*Your tasks*.
[A] Answer these from the polargraph text:
(i) What model of bearing do the gondola's swivel arms ride on?
(ii) Which printer and which filament were used for the printed parts?
(iii) What value of k was chosen for the counterweight calculation?
[B] Rewrite the polargraph text from "We can now move" up to and including "used \(k = 0.78\).", substituting "stepper load" for "motor load".

*Text extract*.
________

Given I intend to hang this polargraph above the couch in my living room, I’m taking pains to make sure it looks pretty.

Where I intend to hang the polargraph in my living room.
The machine will be built within a large wooden frame, which mounts flush to the wall via a French cleat system. All electronics and motors will sit behind this frame, between the back of the workplane and the wall, so as to remain hidden out of sight. Both stepper motor axles will protrude through the workplane and will be covered by pieces that also hold endstop switches to enable homing. Counterweights, as well as the center gondola, will be weighted with titanium round-stock, for high density within little area. The gondola itself will be attached to the belts via swivel arms on thin 6806-2RS bearings, to allow for a smooth, constantly upright motion. The gondola is to remain flush against the workplane at all times, so a small servo within it will actuate a pen up and down into/away from the paper. These pens should be easy enough to hotswap, because we want some different colors, of course.
and boom! Easy enough, right? Here it is in all its glory:
… and with the design out of the way, it’s time to make this thing real!
Gondola Assembly
The gondola is the real heart of this beast, so we’ll take on its assembly first. Our gondola here is a modified version of a Makelangelo gondola remix I found on printables.
I printed all the parts on my Bambu Labs P1S in a woodfill PLA. This filament choice has the dual advantage of a) matching the machine aesthetics, and b) being easy to sand in post-processing. And sand I did, to make sure everything fits together smoothly, give all of the parts a good sand before assembly, especially those that mesh/rub against other printed parts.
Assembly is straightforward enough, I’ve included a Fusion 360 embed below to be referenced during the build. We’ll start by press-fitting both of the “arm” pieces onto two 7mm tall 6806-2RS Ball Bearings, before mounting these to the main gondola body, following the orientation shown in the model below.
Then we’ll fix the 3d printed gear to an MG90S Micro Servo, using one of the servo horn screws that came with the servo to fix it in place, before fixing that servo to the main gondola body with a bit of glue and the servo mounting screws. This gear will mesh with the pen holder to move our pen up and down. We’ll hold off on installing this for now until we get the firmware sorted.
We can now move on to balancing the main gondola body with its two counterweights (with some nice little bits of tungsten). The gondola needs sufficient mass to maintain belt tension and surface contact, and proper counterweights reduce the motor load associated with this. We can calculate the weights needed here based on a centered gondola, where each belt supports approximately half the weight:
\[W_{counter} = k \cdot \frac{W_{gondola}}{2}\]
where \(k \approx 0.75\text{-}0.85\) gives good results. I used \(k = 0.78\).
For my setup, the bare gondola weighed 4oz. Adding 3oz of tungsten brought the total to 7oz, with counterweights of 2.75oz each:
\[W_{counter} = 0.78 \cdot \frac{7\text{oz}}{2} \approx 2.75\text{oz}\]
This creates a net downward force:
\[F_{net} = W_{gondola} – 2 \cdot W_{counter} \approx 1.5\text{oz}\]
sufficient for stability without overloading the steppers. Adjust these values based on your drawing area and motor specs (or use mine, probably best to stray a bit heavier here than too light, as we don’t want the timing belts jumping).

________

*Provided records*.
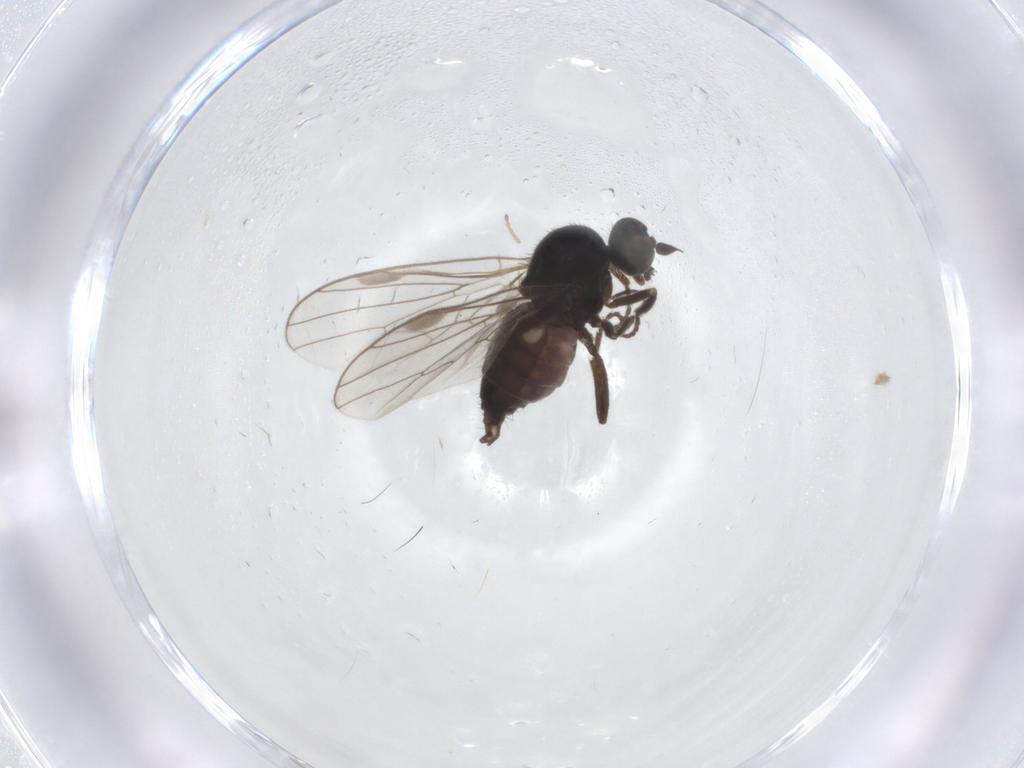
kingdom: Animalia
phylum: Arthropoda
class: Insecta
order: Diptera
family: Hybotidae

________

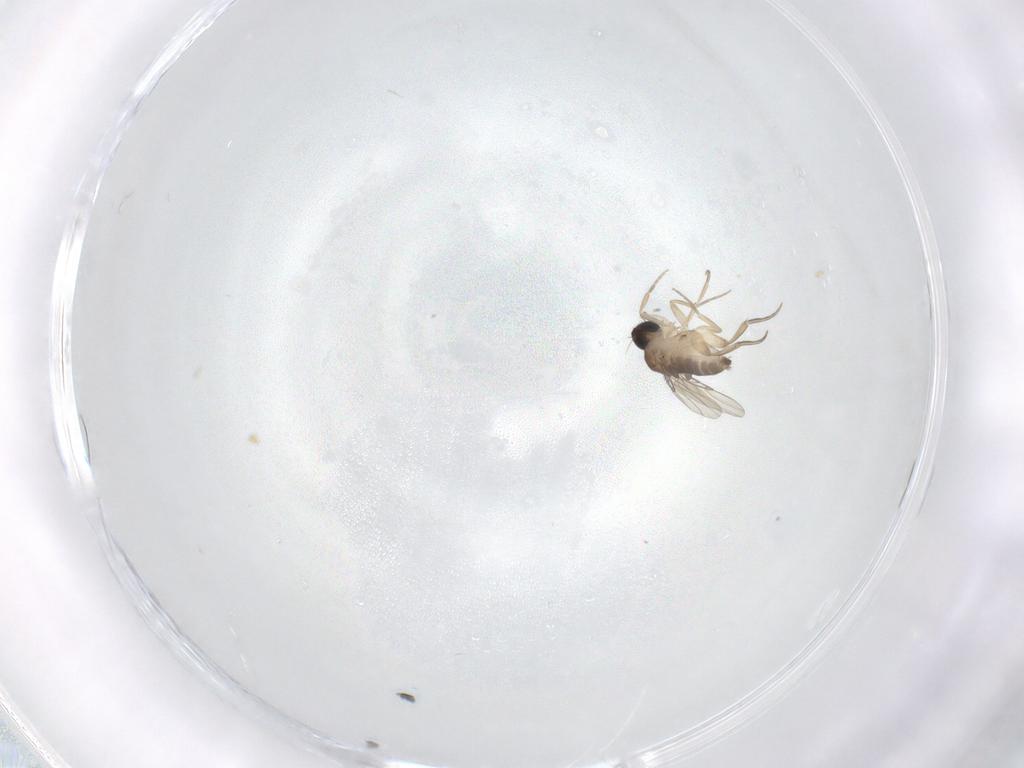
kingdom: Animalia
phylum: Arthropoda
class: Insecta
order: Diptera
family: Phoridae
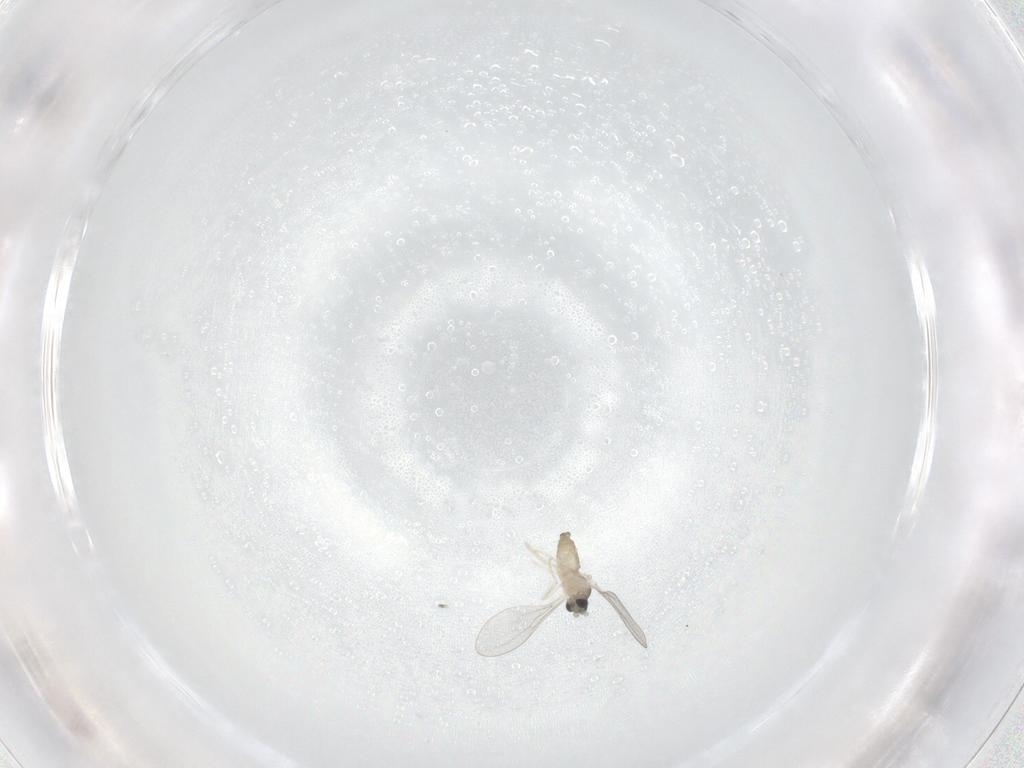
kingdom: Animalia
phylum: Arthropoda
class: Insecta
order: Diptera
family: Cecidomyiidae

________

*Solution list*.
[A]
(i) 6806-2RS bearings.
(ii) A Bambu Labs P1S printer with woodfill PLA filament.
(iii) k = 0.78.

[B]
We can now move on to balancing the main gondola body with its two counterweights (with some nice little bits of tungsten). The gondola needs sufficient mass to maintain belt tension and surface contact, and proper counterweights reduce the stepper load associated with this. We can calculate the weights needed here based on a centered gondola, where each belt supports approximately half the weight:
\[W_{counter} = k \cdot \frac{W_{gondola}}{2}\]
where \(k \approx 0.75\text{-}0.85\) gives good results. I used \(k = 0.78\).